Task goal: Copy out each line below verbatim, skipping any picture.

Data shown:
****************

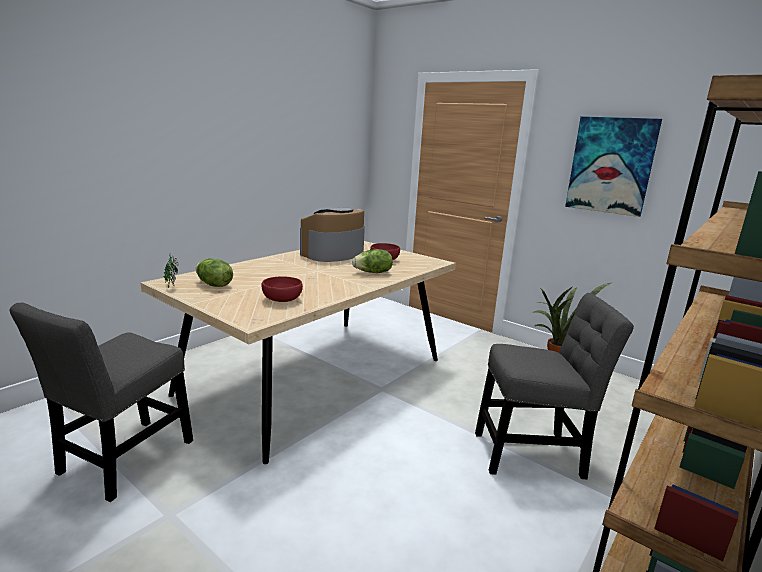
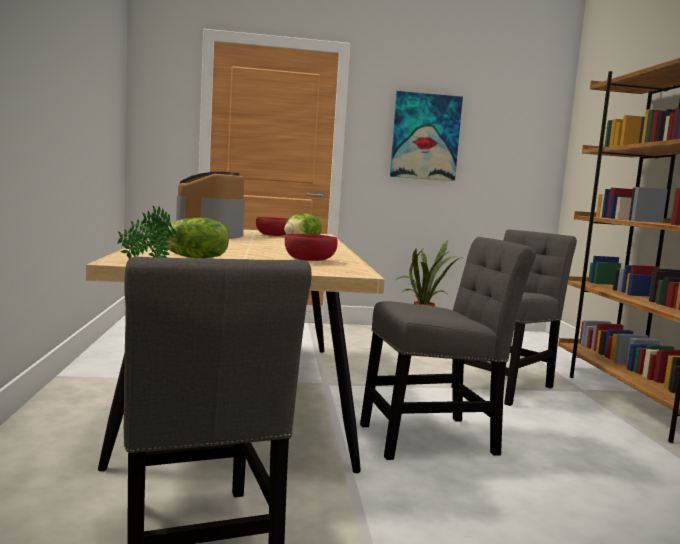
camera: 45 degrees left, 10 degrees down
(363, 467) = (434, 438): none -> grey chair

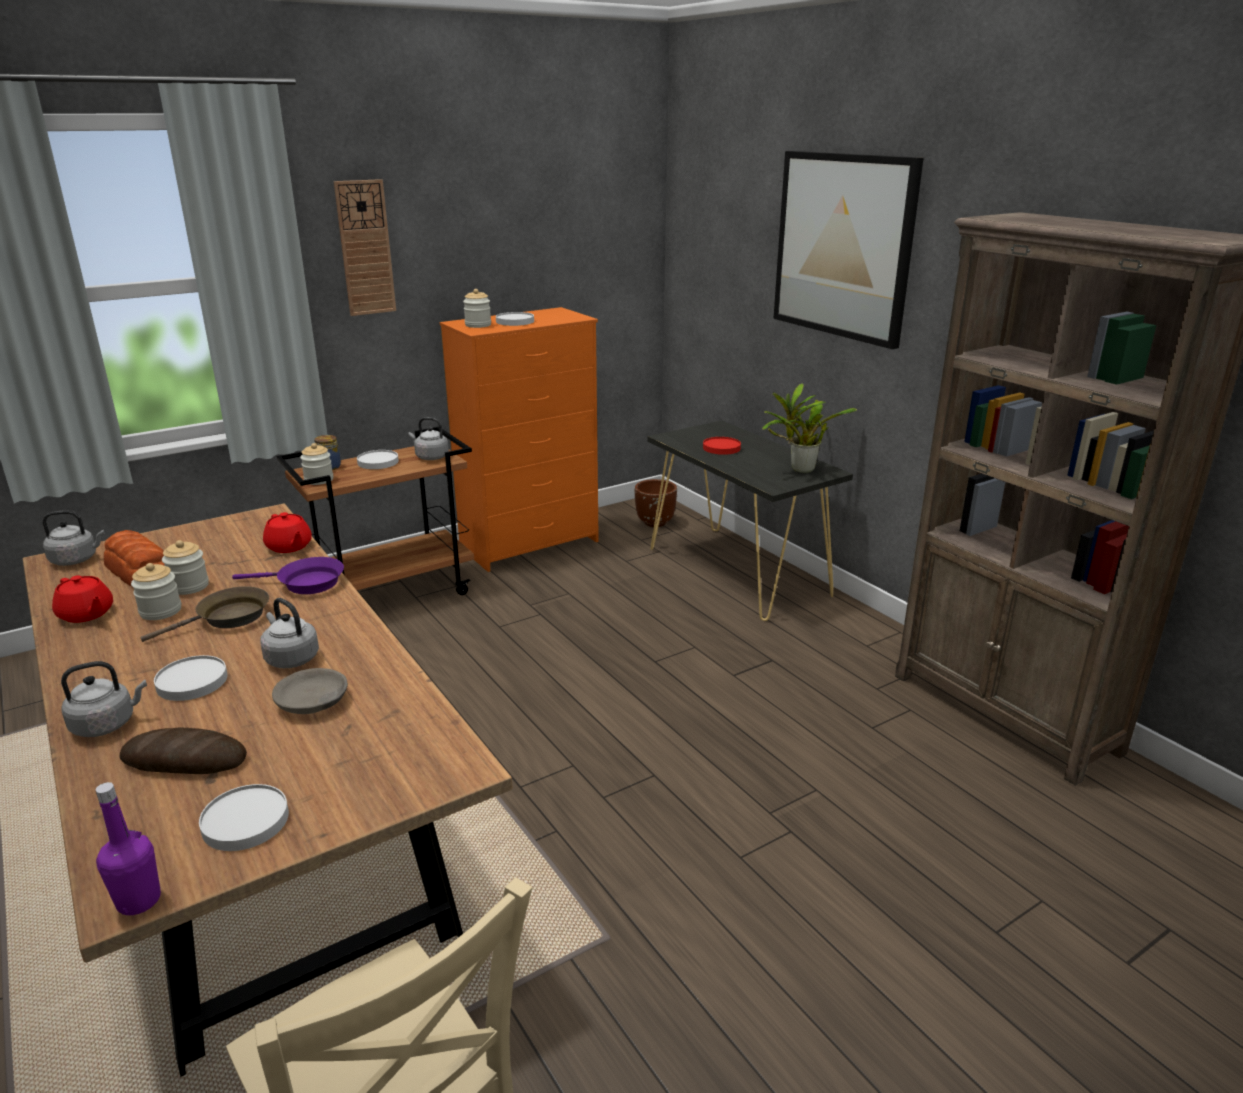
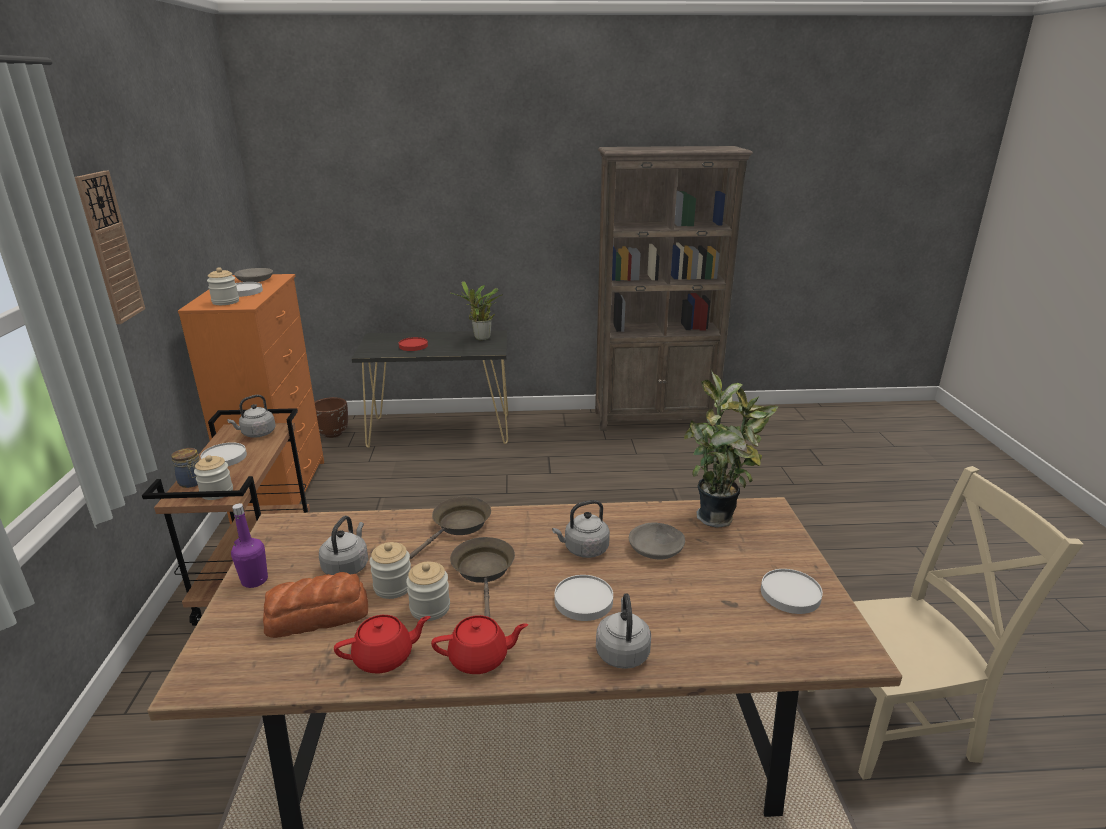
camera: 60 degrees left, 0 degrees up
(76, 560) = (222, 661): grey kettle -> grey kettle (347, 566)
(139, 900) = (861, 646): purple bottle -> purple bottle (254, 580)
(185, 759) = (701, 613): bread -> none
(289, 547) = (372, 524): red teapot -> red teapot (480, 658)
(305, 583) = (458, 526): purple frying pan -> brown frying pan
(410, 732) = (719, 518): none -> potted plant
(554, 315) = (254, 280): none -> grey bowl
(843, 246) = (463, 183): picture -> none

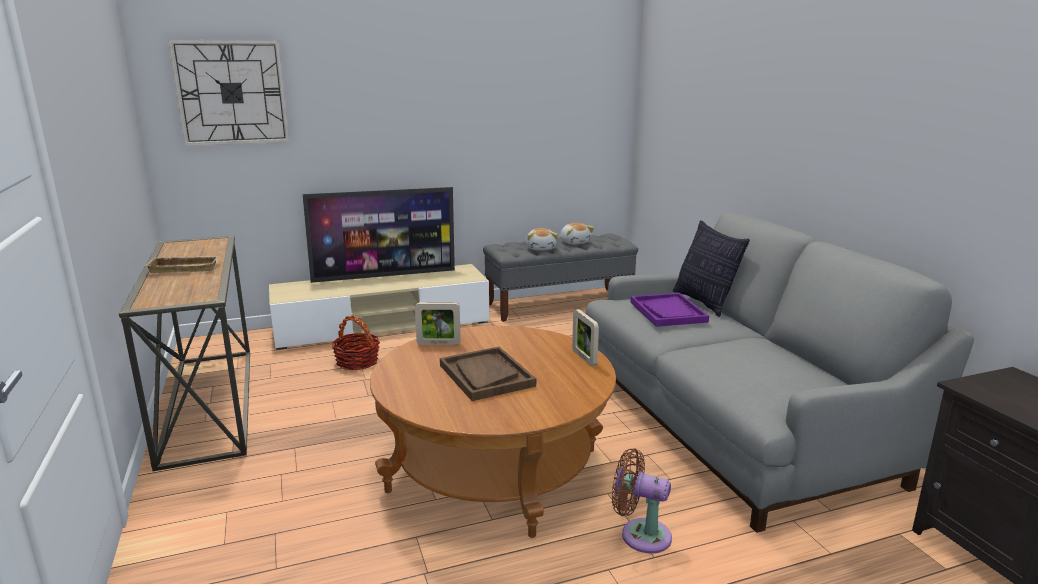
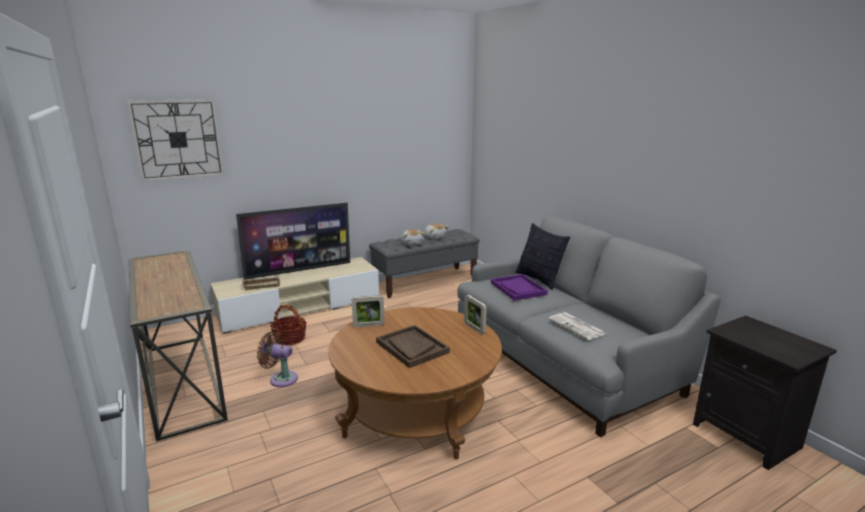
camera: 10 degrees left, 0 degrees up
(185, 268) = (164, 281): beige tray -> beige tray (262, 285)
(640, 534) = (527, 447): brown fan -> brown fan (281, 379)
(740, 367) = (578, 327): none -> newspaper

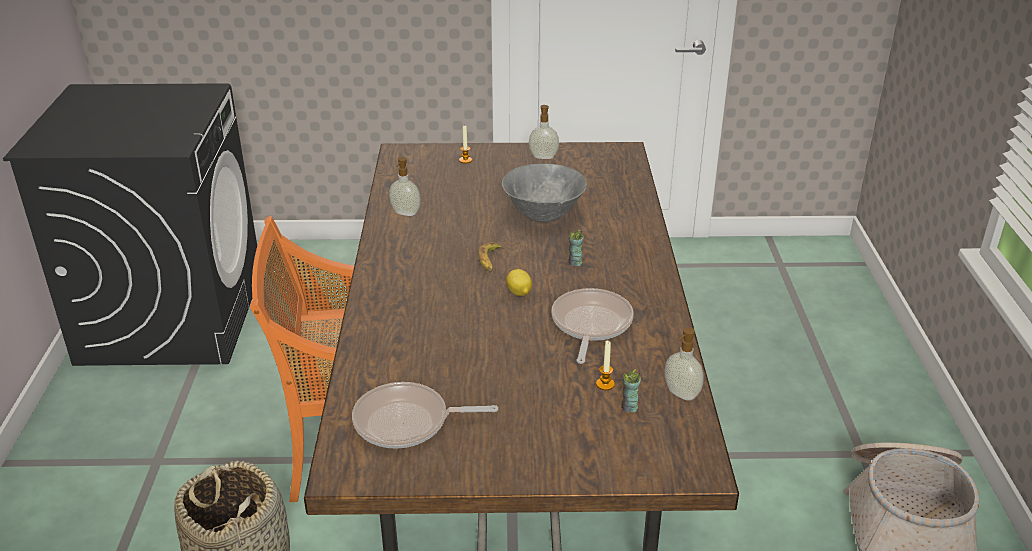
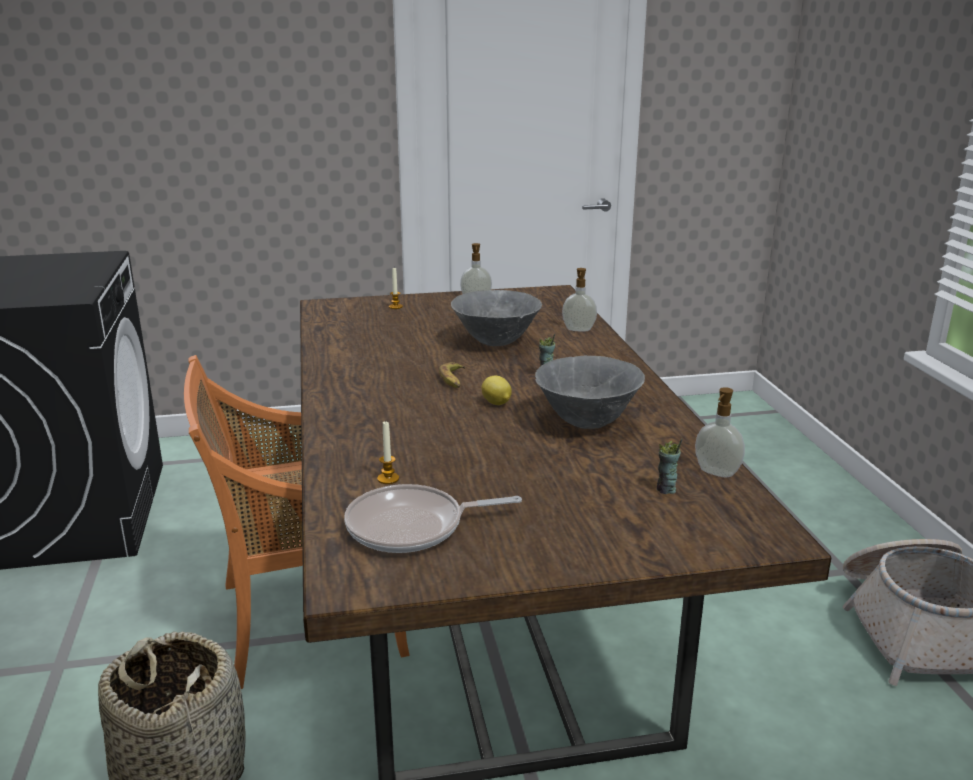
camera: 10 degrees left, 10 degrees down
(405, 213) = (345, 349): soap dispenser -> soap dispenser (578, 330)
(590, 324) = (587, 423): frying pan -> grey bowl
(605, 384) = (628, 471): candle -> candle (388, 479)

****************

Answer below:
camera: 45 degrees left, 10 degrees down
(363, 467) = (434, 438): none -> grey chair

camera: 60 degrees left, 0 degrees up
(76, 560) = (222, 661): grey kettle -> grey kettle (347, 566)
(139, 900) = (861, 646): purple bottle -> purple bottle (254, 580)
(185, 759) = (701, 613): bread -> none
(289, 547) = (372, 524): red teapot -> red teapot (480, 658)
(305, 583) = (458, 526): purple frying pan -> brown frying pan
(410, 732) = (719, 518): none -> potted plant
(554, 315) = (254, 280): none -> grey bowl
(843, 246) = (463, 183): picture -> none

camera: 10 degrees left, 0 degrees up
(185, 268) = (164, 281): beige tray -> beige tray (262, 285)
(640, 534) = (527, 447): brown fan -> brown fan (281, 379)
(740, 367) = (578, 327): none -> newspaper

camera: 10 degrees left, 10 degrees down
(405, 213) = (345, 349): soap dispenser -> soap dispenser (578, 330)
(590, 324) = (587, 423): frying pan -> grey bowl
(605, 384) = (628, 471): candle -> candle (388, 479)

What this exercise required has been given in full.